Boston Mayor Michelle Wu declared Tuesday “Willie O’Ree Day,” and landmarks around the area including Boston City Hall, Fenway Park, TD Garden and Gillette Stadium were lighted in gold in his honor.

O’Ree played two games for the Bruins during the 1957-58 season, spent the next two seasons in the minor leagues, and came back to Boston for 43 more during the 1960-61 season, notching four goals and 10 assists over his 45 total games.

He did it all despite being 95% blind in his right eye.

“I told myself, ‘Willie, forget about what you can’t see and focus on what you can see,’” he said.

O’Ree previously said that while he felt embraced in Boston, his short time in the NHL wasn’t untouched by racism.

“I will never forget how my teammates in the Bruins locker room accepted me as one of their own,” O’Ree said.

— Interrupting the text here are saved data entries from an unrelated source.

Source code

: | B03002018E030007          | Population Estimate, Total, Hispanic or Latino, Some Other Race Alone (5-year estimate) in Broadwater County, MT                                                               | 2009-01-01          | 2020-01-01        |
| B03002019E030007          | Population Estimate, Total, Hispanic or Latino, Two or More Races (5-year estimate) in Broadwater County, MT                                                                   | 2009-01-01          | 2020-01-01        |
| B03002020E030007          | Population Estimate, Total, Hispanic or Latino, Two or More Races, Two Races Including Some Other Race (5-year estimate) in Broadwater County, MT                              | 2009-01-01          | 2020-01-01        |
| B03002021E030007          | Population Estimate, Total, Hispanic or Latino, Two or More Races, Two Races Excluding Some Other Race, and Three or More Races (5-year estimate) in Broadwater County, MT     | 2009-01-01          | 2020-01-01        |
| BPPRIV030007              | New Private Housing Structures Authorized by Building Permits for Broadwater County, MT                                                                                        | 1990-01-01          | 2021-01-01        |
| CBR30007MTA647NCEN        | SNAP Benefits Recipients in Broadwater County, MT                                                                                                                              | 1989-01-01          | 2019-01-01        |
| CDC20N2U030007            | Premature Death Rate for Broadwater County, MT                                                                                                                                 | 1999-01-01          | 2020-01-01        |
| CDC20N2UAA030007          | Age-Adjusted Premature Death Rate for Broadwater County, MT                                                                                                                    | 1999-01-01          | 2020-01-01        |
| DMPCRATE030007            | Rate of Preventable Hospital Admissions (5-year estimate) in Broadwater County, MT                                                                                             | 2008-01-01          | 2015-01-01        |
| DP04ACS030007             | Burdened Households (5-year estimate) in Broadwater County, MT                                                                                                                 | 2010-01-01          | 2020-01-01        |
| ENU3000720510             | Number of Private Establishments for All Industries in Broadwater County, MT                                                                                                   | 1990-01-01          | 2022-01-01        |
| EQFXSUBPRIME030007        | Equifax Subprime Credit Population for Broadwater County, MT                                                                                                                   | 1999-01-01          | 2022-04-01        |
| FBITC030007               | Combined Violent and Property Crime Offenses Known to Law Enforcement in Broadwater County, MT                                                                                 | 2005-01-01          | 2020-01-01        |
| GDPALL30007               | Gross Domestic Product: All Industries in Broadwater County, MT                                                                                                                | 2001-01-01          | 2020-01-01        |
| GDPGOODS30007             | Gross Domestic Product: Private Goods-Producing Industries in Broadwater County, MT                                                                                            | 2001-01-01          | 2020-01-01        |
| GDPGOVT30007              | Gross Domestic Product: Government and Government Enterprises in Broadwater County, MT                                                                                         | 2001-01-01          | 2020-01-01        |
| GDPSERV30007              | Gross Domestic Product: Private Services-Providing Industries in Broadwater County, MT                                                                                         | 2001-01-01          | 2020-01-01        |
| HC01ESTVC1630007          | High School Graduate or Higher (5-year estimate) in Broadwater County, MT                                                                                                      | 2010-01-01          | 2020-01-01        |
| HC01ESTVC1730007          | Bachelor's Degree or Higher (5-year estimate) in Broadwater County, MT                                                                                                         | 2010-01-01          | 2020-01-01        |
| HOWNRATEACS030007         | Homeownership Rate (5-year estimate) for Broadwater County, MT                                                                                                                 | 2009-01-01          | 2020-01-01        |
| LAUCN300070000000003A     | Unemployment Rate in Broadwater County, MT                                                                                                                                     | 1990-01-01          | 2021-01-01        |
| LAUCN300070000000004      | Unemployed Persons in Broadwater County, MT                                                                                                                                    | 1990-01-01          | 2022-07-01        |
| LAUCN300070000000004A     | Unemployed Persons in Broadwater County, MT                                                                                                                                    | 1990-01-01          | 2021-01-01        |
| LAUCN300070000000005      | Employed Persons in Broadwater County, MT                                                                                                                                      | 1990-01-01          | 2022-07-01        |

He was traded to the Canadiens in 1961 but never made it back to the NHL level. He continued to play in the minors before retiring in 1979.

O’Ree has focused on the future of the league following his retirement. Since 1998, he has worked for the NHL as a diversity ambassador, trying to foster more inclusion and combat the racism that still exists in league.

Youth from SCORE Boston, a local program aimed at making hockey accessible to all kids, helped hoist O’Ree’s jersey to the rafters.

He said he hopes future generations of youth will see his No. 22 hanging there and be inspired to accomplish their own dreams.

"I think when these boys and girls come in the arena and look up at it, they'll see you can do anything you want to do, if you set your heart and mind to it," he said.